Atwood's published works, exclusive of papers contributed to the Philosophical Transactions, for one of which he obtained the 1796 Copley Medal, are as follows:
- "Description of the experiments, intended to illustrate a course of lectures, on the principles of natural philosophy" (1781)
- Analysis of a Course of Lectures on the Principles of Natural Philosophy (Cambridge, 1784).
- Treatise on the Rectilinear Motion and Rotation of Bodies (Cambridge, 1784), which gives some interesting experiments, by means of which mechanical truths can be ocularly exhibited and demonstrated, and describes the machine, since named after Atwood, for verifying experimentally the laws of simple acceleration of motion.
- The construction and analysis of geometrical propositions, determining the positions assumed by homogeneal bodies which float freely and at rest on a fluid surface, Philosophical Transactions of the Royal Society (London, 1796); (portuguese translation, 1798).

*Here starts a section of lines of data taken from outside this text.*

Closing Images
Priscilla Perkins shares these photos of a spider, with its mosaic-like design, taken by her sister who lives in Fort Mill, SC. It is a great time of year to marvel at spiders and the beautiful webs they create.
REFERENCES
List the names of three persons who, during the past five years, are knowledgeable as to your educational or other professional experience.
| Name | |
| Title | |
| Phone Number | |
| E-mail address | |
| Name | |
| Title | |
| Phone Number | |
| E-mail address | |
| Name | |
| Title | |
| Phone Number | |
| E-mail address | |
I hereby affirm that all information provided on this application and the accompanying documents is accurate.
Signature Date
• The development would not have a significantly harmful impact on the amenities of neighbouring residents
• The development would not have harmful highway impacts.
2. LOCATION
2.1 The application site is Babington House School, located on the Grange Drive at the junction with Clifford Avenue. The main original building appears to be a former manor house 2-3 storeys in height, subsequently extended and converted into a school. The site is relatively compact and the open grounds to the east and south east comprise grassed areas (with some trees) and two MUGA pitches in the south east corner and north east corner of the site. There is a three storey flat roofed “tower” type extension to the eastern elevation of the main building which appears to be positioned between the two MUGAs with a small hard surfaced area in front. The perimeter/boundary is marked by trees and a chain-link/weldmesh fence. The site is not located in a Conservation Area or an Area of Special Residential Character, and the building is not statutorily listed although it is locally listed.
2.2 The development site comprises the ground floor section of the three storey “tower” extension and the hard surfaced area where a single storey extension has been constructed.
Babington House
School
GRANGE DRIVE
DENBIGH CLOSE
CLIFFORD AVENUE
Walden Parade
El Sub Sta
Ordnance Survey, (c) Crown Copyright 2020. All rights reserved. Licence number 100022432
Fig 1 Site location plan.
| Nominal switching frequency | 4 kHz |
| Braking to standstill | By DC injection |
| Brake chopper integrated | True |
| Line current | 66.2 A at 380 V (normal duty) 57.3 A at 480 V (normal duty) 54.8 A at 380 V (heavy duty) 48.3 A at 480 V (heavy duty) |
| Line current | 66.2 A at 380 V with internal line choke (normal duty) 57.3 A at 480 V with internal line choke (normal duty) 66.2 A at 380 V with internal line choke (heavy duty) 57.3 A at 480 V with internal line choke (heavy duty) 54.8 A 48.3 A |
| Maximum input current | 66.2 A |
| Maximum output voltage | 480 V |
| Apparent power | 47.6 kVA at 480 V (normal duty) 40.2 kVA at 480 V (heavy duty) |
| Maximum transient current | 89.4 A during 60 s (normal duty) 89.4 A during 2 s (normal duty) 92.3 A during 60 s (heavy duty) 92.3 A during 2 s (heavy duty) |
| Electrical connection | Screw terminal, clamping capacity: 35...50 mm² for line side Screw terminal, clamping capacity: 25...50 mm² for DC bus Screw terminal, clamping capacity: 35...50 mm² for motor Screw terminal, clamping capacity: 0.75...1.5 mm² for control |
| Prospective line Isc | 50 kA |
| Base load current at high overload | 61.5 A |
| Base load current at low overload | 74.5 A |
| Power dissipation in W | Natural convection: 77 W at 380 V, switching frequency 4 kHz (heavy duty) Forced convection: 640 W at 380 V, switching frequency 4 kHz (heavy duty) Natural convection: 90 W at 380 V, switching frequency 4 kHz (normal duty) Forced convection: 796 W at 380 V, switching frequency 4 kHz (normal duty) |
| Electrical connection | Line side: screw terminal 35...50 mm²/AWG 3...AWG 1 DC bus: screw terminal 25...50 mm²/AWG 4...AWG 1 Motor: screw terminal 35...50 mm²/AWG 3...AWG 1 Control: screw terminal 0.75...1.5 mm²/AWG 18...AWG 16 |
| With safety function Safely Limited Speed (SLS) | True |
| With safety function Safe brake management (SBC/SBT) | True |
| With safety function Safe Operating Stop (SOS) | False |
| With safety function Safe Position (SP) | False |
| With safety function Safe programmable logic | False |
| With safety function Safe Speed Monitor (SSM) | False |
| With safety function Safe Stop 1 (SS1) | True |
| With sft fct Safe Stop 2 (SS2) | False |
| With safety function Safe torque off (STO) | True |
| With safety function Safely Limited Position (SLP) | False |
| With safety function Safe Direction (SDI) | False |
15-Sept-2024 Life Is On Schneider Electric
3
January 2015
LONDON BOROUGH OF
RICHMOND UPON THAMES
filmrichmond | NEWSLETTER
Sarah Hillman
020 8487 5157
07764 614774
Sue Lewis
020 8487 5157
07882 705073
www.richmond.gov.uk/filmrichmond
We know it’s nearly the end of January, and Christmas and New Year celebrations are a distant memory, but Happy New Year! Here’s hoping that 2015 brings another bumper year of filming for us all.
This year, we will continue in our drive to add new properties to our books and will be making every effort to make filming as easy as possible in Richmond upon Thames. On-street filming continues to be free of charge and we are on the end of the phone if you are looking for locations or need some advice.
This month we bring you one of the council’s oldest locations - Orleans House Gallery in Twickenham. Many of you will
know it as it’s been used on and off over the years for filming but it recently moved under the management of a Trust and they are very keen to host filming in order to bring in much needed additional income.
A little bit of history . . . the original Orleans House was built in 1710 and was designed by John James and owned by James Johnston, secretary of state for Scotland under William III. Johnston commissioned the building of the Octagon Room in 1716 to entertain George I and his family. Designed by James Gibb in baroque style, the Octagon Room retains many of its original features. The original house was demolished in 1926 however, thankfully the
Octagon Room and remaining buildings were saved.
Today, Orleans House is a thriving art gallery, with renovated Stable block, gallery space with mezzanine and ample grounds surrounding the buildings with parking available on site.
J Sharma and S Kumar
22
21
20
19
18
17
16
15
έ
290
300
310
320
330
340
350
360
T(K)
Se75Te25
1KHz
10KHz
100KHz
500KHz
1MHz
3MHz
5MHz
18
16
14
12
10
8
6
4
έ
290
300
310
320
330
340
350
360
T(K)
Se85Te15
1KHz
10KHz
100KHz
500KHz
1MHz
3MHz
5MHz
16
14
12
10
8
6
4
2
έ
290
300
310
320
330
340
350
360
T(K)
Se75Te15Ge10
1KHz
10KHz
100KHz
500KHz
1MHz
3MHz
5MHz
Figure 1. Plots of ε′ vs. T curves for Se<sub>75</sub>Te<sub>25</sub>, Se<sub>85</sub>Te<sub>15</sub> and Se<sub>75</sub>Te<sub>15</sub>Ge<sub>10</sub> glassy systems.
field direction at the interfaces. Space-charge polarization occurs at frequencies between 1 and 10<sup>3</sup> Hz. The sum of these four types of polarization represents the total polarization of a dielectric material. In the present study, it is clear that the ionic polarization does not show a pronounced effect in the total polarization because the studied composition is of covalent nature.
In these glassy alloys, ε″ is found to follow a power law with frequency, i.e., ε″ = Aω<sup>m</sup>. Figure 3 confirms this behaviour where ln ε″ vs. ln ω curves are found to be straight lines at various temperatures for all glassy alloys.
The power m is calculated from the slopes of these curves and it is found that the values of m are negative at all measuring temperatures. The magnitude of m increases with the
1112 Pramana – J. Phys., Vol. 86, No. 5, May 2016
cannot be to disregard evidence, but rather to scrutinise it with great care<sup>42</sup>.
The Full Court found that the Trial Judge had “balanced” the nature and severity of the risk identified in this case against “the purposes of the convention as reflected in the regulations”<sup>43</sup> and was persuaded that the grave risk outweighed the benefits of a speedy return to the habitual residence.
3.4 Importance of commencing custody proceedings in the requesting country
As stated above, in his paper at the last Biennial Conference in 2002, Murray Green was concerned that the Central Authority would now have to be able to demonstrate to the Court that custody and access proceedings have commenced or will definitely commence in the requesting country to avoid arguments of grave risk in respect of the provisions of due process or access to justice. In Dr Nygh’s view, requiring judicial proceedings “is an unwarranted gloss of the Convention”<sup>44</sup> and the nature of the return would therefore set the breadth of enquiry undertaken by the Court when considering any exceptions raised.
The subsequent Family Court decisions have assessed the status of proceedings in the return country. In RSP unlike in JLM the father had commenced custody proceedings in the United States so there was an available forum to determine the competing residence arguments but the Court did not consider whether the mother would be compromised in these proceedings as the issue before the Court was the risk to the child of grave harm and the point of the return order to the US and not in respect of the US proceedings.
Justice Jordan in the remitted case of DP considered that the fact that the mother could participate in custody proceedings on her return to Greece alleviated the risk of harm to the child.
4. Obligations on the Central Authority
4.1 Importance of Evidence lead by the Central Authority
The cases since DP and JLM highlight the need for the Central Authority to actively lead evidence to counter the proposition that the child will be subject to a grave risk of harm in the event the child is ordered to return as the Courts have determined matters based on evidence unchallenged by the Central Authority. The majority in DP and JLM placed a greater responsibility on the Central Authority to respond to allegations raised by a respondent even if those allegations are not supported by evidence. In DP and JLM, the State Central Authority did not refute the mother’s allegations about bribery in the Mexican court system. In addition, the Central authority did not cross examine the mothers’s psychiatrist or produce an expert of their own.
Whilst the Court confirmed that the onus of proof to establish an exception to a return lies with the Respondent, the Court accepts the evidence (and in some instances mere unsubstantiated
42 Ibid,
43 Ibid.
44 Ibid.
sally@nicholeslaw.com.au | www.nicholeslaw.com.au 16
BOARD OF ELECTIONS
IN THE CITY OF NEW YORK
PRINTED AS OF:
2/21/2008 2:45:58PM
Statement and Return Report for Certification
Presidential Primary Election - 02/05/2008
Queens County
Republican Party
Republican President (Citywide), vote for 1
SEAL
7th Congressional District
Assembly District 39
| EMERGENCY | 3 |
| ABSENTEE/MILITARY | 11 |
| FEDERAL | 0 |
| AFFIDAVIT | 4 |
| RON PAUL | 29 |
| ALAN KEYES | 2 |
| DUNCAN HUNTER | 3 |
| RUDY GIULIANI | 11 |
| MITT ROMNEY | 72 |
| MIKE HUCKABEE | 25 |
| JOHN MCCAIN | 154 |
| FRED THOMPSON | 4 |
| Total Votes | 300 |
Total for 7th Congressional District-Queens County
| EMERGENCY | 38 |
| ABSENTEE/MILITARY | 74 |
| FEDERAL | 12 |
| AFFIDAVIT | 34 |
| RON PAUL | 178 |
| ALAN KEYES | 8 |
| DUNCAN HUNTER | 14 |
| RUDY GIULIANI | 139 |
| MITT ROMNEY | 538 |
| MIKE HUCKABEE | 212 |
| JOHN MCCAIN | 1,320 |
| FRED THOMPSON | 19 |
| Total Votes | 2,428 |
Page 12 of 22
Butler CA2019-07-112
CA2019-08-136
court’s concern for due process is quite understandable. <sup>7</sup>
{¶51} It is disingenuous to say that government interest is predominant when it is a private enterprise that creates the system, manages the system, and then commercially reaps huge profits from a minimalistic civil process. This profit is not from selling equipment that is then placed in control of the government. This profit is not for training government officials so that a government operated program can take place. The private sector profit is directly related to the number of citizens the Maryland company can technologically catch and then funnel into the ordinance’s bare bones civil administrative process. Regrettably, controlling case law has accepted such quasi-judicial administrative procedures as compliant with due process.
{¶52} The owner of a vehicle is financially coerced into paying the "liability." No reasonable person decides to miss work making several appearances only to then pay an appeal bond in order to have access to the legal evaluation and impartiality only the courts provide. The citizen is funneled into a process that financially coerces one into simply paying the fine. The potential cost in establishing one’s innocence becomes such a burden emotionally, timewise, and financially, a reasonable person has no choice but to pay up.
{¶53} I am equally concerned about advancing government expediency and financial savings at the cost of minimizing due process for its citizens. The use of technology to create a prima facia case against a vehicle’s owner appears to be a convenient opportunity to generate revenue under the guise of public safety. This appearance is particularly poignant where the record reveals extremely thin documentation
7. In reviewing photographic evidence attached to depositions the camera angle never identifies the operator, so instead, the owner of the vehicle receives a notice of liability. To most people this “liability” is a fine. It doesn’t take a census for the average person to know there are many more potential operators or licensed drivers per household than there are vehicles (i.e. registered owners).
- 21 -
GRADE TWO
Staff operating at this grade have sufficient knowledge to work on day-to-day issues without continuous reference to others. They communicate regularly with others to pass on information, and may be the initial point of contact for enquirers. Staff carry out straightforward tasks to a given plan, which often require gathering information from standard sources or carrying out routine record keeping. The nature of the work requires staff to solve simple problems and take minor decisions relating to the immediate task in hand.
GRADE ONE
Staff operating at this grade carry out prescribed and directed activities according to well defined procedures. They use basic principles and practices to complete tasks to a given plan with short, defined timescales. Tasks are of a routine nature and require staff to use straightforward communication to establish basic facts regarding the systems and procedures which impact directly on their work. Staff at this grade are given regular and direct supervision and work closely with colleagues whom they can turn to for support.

- Review of the Statutes and Ordinances of Assize which have been established in England from the 4th year of King John, 1202, to the 37th of his present Majesty (London, 1801), a work of some historical research.
- Dissertation on the Construction and Properties of Arches (London, 1801).
- Chess games recorded by Atwood were published posthumously by George Walker in London in 1835, under the name Selection of Games at Chess, actually played by Philidor and his Contemporaries. Atwood was one of a few masters that could beat Verdoni on occasion.